Kraszewski napisał swą powieść w 1876 r. zgodnie z ówczesnym stan wiedzy historycznej. Opierał się na dokumentach, kronikach („Kronika Thietmara”), które nastręczyły późniejszym historykom sporo wątpliwości. Nie bez znaczenia pewnie też było to, iż wtedy Polska znajdowała się pod zaborami, a naród potrzebował wzmacniania swej tożsamości, pokazania że „w jedności siła”, a wiara może stać się jej fundamentem. Słowa „Nigdy bez bólu nie przechodzi człowiek nawet do lepszego stanu, a stokroć trudniejszym jest odrodzenie się społeczeństwa, które zwichnięte w biegu, niełatwo odzyskuje ruch bezpieczny i stały. Chwile przesilenia i gorączki są zawsze dobą nieładu i rozprężenia. Źli korzystają ze swobody, jaką daje nieposzanowanie praw, które się walą, uwalniając zarazem od poszanowania tych, których znać jeszcze nie mogą” (s. 251) można równie dobrze odnieść  do wieków XVIII i XIX, jak i do X.

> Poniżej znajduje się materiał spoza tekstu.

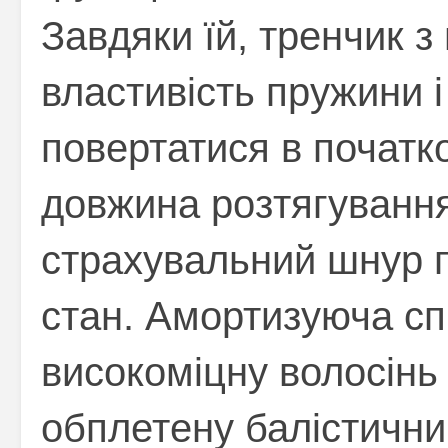
Завдяки їй, тренчик 
властивість пружини і
повертатися в початк
довжина розтягуванн
страхувальний шнур 
стан. Амортизуюча сп
високоміцну волосінь
обплетену балістичн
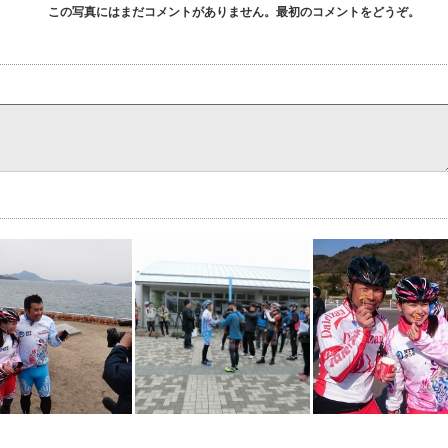
この写真にはまだコメントがありません。最初のコメントをどうぞ。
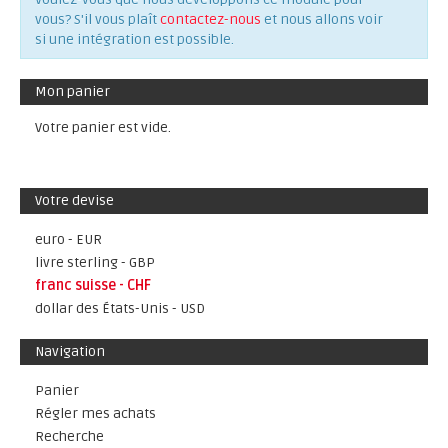
vous? S'il vous plaît
contactez-nous
et nous allons voir
si une intégration est possible.
Mon panier
Votre panier est vide.
Votre devise
euro - EUR
livre sterling - GBP
franc suisse - CHF
dollar des États-Unis - USD
Navigation
Panier
Régler mes achats
Recherche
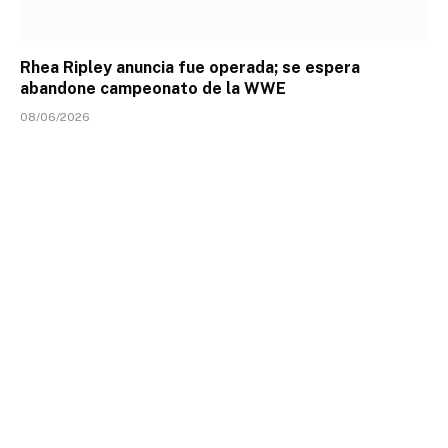
Rhea Ripley anuncia fue operada; se espera
abandone campeonato de la WWE
08/06/2026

 Autor suchym faktom nadał kolorytu. W dedykacji dla Bronisława Zaleskiego napisał „Czasy, które się tu malują, szare okrywają mroki, wrócić im cokolwiek życia, starać się je z niemnogich wskazówek i pomników odgadnąć, zaprawdę trudno było. Nie pochlebiam sobie, abym to dokonał tak, jak to należało, alem uczynił pobożnym ku przeszłości sercem, jakiem zdołał i umiał”. Starał się ożywić zamierzchłą przeszłość,  przybliżyć  trudne i ważne  dzieje kraju. Czy udało mu się to na tyle, by dotrzeć do współczesnego czytelnika? 

Nie czuję się ani na tyle biegła w historii, ani na tyle obeznana z obszernym dorobkiem literackim Kraszewskiego, aby jednoznacznie ocenić „Lubonie”. Z perspektywy zwykłego czytelnika, w dodatku niespecjalnie gustującego w powieściach historycznych mogę  jednak stwierdzić, że to utwór ciekawy, zarówno pod względem języka, jak i treści, z wyraźnym przekazem, lecz bez prawienia morałów. Przystępny mimo archaizacji. Może zainspirować do sięgania po teksty źródłowe, opracowania historyczne. Na pewno nie należy do najlepszych  dzieł tego pisarza, ale i do najsłabszych bym go nie zaliczyła. 

Warto nadmienić, że 14 i 15 lutego 2015 r. odbyło się „Wielkie Czytanie” powieści historycznej  J. I. Kraszewskiego "Lubonie” w Kościele Świętego Krzyża w Poznaniu.